The law offices of Anderson Pangia & Associates, PLLC (offices in Washington, D.C. and Winston Salem, North Carolina) and Smorto, Persio, Webb & McGill (of Ebensburg, Pennsylvania), filed on Monday July 6 a lawsuit arising from the toxic drinking water contamination at Camp Lejeune. The lawsuit alleges that the United States Government, through agents within the Department of Defense, knowingly exposed hundreds of thousands of Marines, sailors, their family members, and civilian employees to highly contaminated drinking water on the base at Camp Lejeune, while at the same time actively disseminating disinformation to those exposed in an effort to minimize the significance of the exposure.

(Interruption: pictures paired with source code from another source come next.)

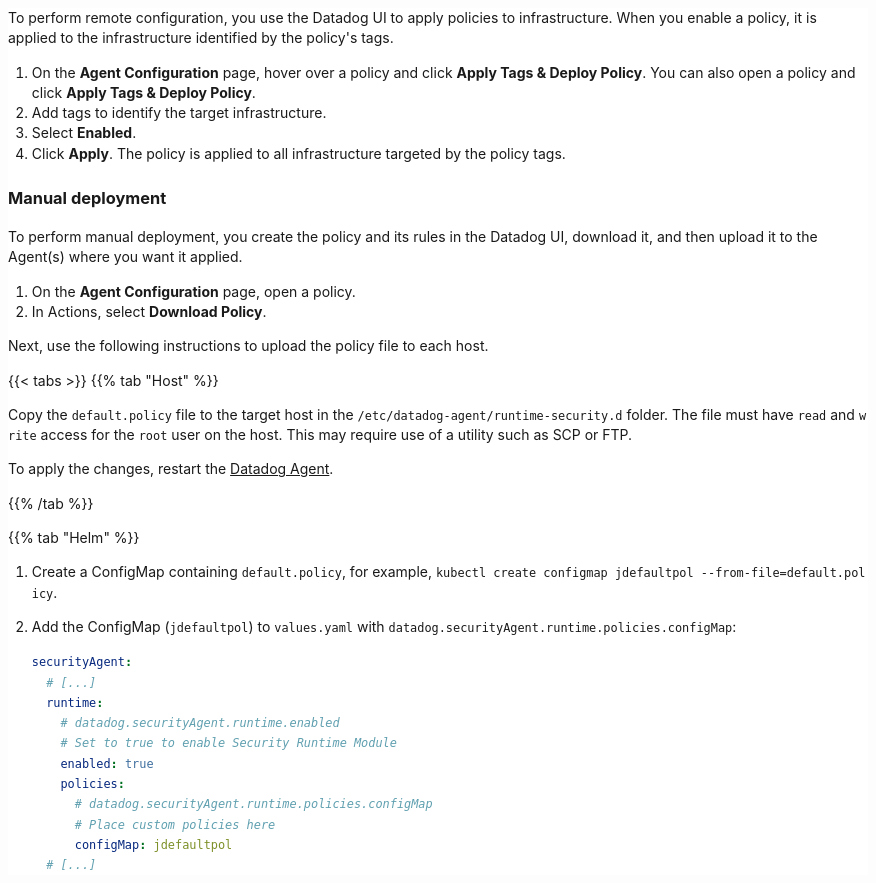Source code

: To perform remote configuration, you use the Datadog UI to apply policies to infrastructure. When you enable a policy, it is applied to the infrastructure identified by the policy's tags.

1. On the **Agent Configuration** page, hover over a policy and click **Apply Tags & Deploy Policy**. You can also open a policy and click **Apply Tags & Deploy Policy**.
2. Add tags to identify the target infrastructure.
3. Select **Enabled**.
4. Click **Apply**. The policy is applied to all infrastructure targeted by the policy tags.

### Manual deployment

To perform manual deployment, you create the policy and its rules in the Datadog UI, download it, and then upload it to the Agent(s) where you want it applied.

1. On the **Agent Configuration** page, open a policy.
2. In Actions, select **Download Policy**.

Next, use the following instructions to upload the policy file to each host.

{{< tabs >}}
{{% tab "Host" %}}

Copy the `default.policy` file to the target host in the `/etc/datadog-agent/runtime-security.d` folder. The file must have `read` and `write` access for the `root` user on the host. This may require use of a utility such as SCP or FTP.

To apply the changes, restart the [Datadog Agent][1].

[1]: /agent/configuration/agent-commands/?tab=agentv6v7#restart-the-agent

{{% /tab %}}

{{% tab "Helm" %}}

1. Create a ConfigMap containing `default.policy`, for example, `kubectl create configmap jdefaultpol --from-file=default.policy`.
2. Add the ConfigMap (`jdefaultpol`) to `values.yaml` with `datadog.securityAgent.runtime.policies.configMap`:

    ```yaml
    securityAgent:
      # [...]
      runtime:
        # datadog.securityAgent.runtime.enabled
        # Set to true to enable Security Runtime Module
        enabled: true
        policies:
          # datadog.securityAgent.runtime.policies.configMap
          # Place custom policies here
          configMap: jdefaultpol
      # [...]
    ```


[3]: https://app.datadoghq.com/security/workload-protection/policies
[4]: https://app.datadoghq.com/security/configuration/agent-rules
[5]: /security/notifications/variables/?tab=cloudsiem
[6]: https://app.datadoghq.com/security/configuration/workload/agent-rules
[7]: /security/workload_protection/workload_security_rules
[8]: /security/workload_protection/
[9]: /security/cloud_siem/detect_and_monitor/custom_detection_rules/?tab=threshold#set-a-rule-case
[10]: https://app.datadoghq.com/notebook/list?type=runbook
[11]: /account_management/rbac/permissions/
[12]: /security/workload_protection/guide/active-protection
[13]: #disable-default-agent-rules
[14]: #create-the-custom-agent-and-detection-rules-together
[15]: https://app.datadoghq.com/cost/settings/tags
[16]: /security/workload_protection/agent_expressions/
[17]: #prioritize-policies
[18]: #apply-tags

The complaint, filed in federal court in the Eastern District of North Carolina, attaches numerous documentary exhibits in support of its allegations that the government knowingly, recklessly and/or negligently violated its own standards, rules and regulations by permitting the exposure to continue after the government was specifically warned the drinking water was "highly contaminated with . . . solvents!" and advised that "these appear to be at high levels and hence more important from a health standpoint. . . " The lawsuit alleges that the Department of the Navy had regulations in place as early as 1963 which prohibited the contamination and which would have averted it had those regulations been obeyed; subsequently in 1974 the Commanding General of Marine Corps Base Camp Lejeune, North Carolina put in place additional regulations governing the proper disposal of the very same chemicals which were discovered later to be contaminating the drinking water; had these regulations been obeyed, the contamination likewise would have been prevented. This same 1974 base order declared these "organic solvents" to be hazardous, the lawsuit states.
Many scientists have called the drinking water contamination at Camp Lejeune the worst in the nation's history. The contaminated drinking water was consumed by an estimated one million people.
The lawsuit alleges that exposure to the toxins caused numerous health problems including cancers, reproductive disorders and birth defects, among other maladies.